Task instructions:
Every entry below should be restated word for word, except for its images.

━━ Data for review

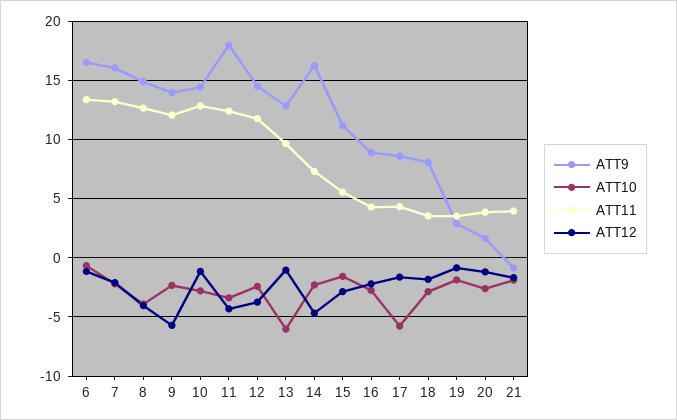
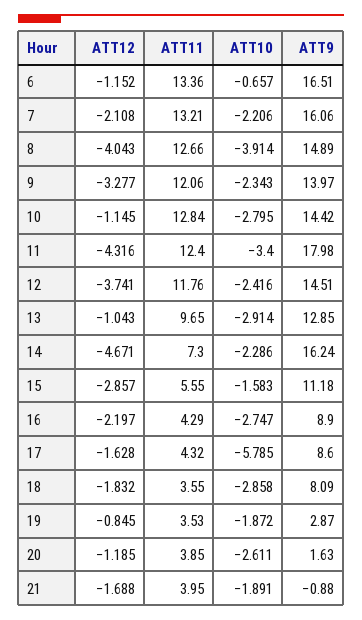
  {
    "ATT9": {
      "6": 16.51,
      "7": 16.06,
      "8": 14.89,
      "9": 13.97,
      "10": 14.42,
      "11": 17.98,
      "12": 14.51,
      "13": 12.85,
      "14": 16.24,
      "15": 11.18,
      "16": 8.9,
      "17": 8.6,
      "18": 8.09,
      "19": 2.87,
      "20": 1.63,
      "21": -0.88
    },
    "ATT10": {
      "6": -0.657,
      "7": -2.206,
      "8": -3.914,
      "9": -2.343,
      "10": -2.795,
      "11": -3.4,
      "12": -2.416,
-     "13": -6,
+     "13": -2.914,
      "14": -2.286,
      "15": -1.583,
      "16": -2.747,
      "17": -5.785,
      "18": -2.858,
      "19": -1.872,
      "20": -2.611,
      "21": -1.891
    },
    "ATT11": {
      "6": 13.36,
      "7": 13.21,
      "8": 12.66,
      "9": 12.06,
      "10": 12.84,
      "11": 12.4,
      "12": 11.76,
      "13": 9.65,
      "14": 7.3,
      "15": 5.55,
      "16": 4.29,
      "17": 4.32,
      "18": 3.55,
      "19": 3.53,
      "20": 3.85,
      "21": 3.95
    },
    "ATT12": {
      "6": -1.152,
      "7": -2.108,
      "8": -4.043,
-     "9": -6,
+     "9": -3.277,
      "10": -1.145,
      "11": -4.316,
      "12": -3.741,
      "13": -1.043,
      "14": -4.671,
      "15": -2.857,
      "16": -2.197,
      "17": -1.628,
      "18": -1.832,
      "19": -0.845,
      "20": -1.185,
      "21": -1.688
    }
  }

━━━━

Task answer:
  {
    "ATT9": {
      "6": 16.51,
      "7": 16.06,
      "8": 14.89,
      "9": 13.97,
      "10": 14.42,
      "11": 17.98,
      "12": 14.51,
      "13": 12.85,
      "14": 16.24,
      "15": 11.18,
      "16": 8.9,
      "17": 8.6,
      "18": 8.09,
      "19": 2.87,
      "20": 1.63,
      "21": -0.88
    },
    "ATT10": {
      "6": -0.657,
      "7": -2.206,
      "8": -3.914,
      "9": -2.343,
      "10": -2.795,
      "11": -3.4,
      "12": -2.416,
-     "13": -6,
+     "13": -2.914,
      "14": -2.286,
      "15": -1.583,
      "16": -2.747,
      "17": -5.785,
      "18": -2.858,
      "19": -1.872,
      "20": -2.611,
      "21": -1.891
    },
    "ATT11": {
      "6": 13.36,
      "7": 13.21,
      "8": 12.66,
      "9": 12.06,
      "10": 12.84,
      "11": 12.4,
      "12": 11.76,
      "13": 9.65,
      "14": 7.3,
      "15": 5.55,
      "16": 4.29,
      "17": 4.32,
      "18": 3.55,
      "19": 3.53,
      "20": 3.85,
      "21": 3.95
    },
    "ATT12": {
      "6": -1.152,
      "7": -2.108,
      "8": -4.043,
-     "9": -6,
+     "9": -3.277,
      "10": -1.145,
      "11": -4.316,
      "12": -3.741,
      "13": -1.043,
      "14": -4.671,
      "15": -2.857,
      "16": -2.197,
      "17": -1.628,
      "18": -1.832,
      "19": -0.845,
      "20": -1.185,
      "21": -1.688
    }
  }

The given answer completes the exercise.